Nao finit par se décider d'arrêter de nager, elle se mit sur le dos et fixa le ciel, bougeant toujours ses pieds pour défier le courant de la mer qui pourrait l'emmener bien trop loin pour elle. Le ciel était magnifique, pour elle, cette sombre profondeur et ses lumières brûlantes, elles avaient un sens et plus qu'un sens scientifique. C'était spirituel. Elle savait que les gens, de nos jours, étaient de plus en plus détachés de tout ça, du spirituel et des forces extraterrestres. Alors, c'était seule qu'elle avait se ressourcer. Admirant cette Création qu'elle priait tant. Toute cette éducation c'était grâce à sa famille, sa mère mais surtout sa grand-mère, dont elle du prendre soin jusqu'à sa mort. Nao repensait souvent à sa grand-mère à la vue de ces étoiles, penser à elle était toujours douloureux, à ses yeux, elle a toujours été une femme de courage et de respect, un exemple, une admiration totale pour cette femme qui a su se battre dans cette soirée. Elle se disait qu'elle était là parmi ces étoiles, alors, de sa main, elle cacha les lumières de la ville pour mieux apercevoir le ciel. Un ciel couvert par tous ces feux artificiels, elle n'arrivait pas à croire que l'Homme arrivait à cacher des millions, des nombres infernales d'étoiles dans le ciel juste par toutes ces lumières électriques. Elles étaient là, ces étoiles étaient toutes là, mais on ne les voyait pas… Les plus téméraires étaient visibles, se faisant presque voler la vedette par les avions qui passaient de nuit.

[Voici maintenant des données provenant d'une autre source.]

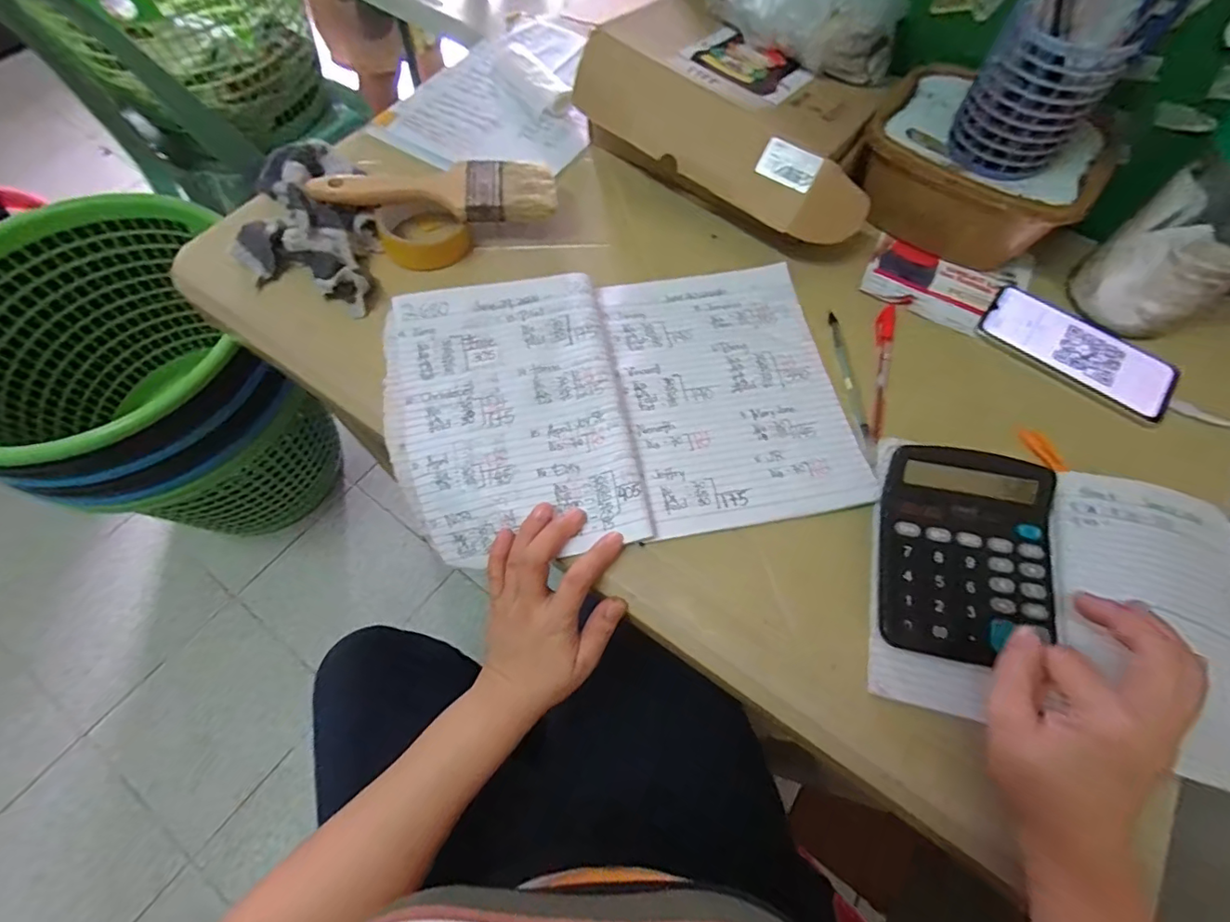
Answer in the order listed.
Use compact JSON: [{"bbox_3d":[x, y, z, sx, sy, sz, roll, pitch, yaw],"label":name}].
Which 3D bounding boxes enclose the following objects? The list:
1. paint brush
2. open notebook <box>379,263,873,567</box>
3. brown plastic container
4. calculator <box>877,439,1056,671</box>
[{"bbox_3d":[-0.163,-0.251,0.499,0.213,0.019,0.063,-4,65,-4],"label":"paint brush"},{"bbox_3d":[0.004,-0.051,0.455,0.366,0.040,0.242,-8,65,-6],"label":"open notebook"},{"bbox_3d":[0.332,-0.276,0.519,0.191,0.096,0.160,18,65,6],"label":"brown plastic container"},{"bbox_3d":[0.253,0.064,0.380,0.117,0.030,0.144,11,65,3],"label":"calculator"}]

Relaissant son bras tomber lourdement dans l'eau, elle souffla et ferma ses yeux. La colombienne resta alors ainsi pendant un long moment, commençant à chantonner une vieille berceuse découverte dans un de ses films préférés Le Labyrinthe de Pan par Guillermo Del Toro, une magnifique berceuse chantait par un des protagonistes de l'histoire. Mercedes. Un film qu'elle avait découvert sur le sol colombien, dans une vieille boutique d'un gars qui était presque un oncle pour elle puisqu'il était presque un ami proche pour sa mère. Comment dire, de toute façon, là bas... C'était une immense famille et tout le monde ouvrait ses portes à tout le monde. En bref, il tenait un cyber, les petits venaient souvent regarder les films sur la petite télé mise à disposition. Nao faisait parti de ces enfants, elle appréciait regarder la télé, jusqu'à ses quinze ans - donc avant son départ en Californie - elle venait se poser dans cette boutique pour regarder des films, des vieux, même des très vieux films mais aussi des nouveaux, comme celui-ci! Oh, elle devait bien avoir dix ou onze ans quand elle a vu ce film... Marqué dans sa mémoire de jeune à l'imagination débordante.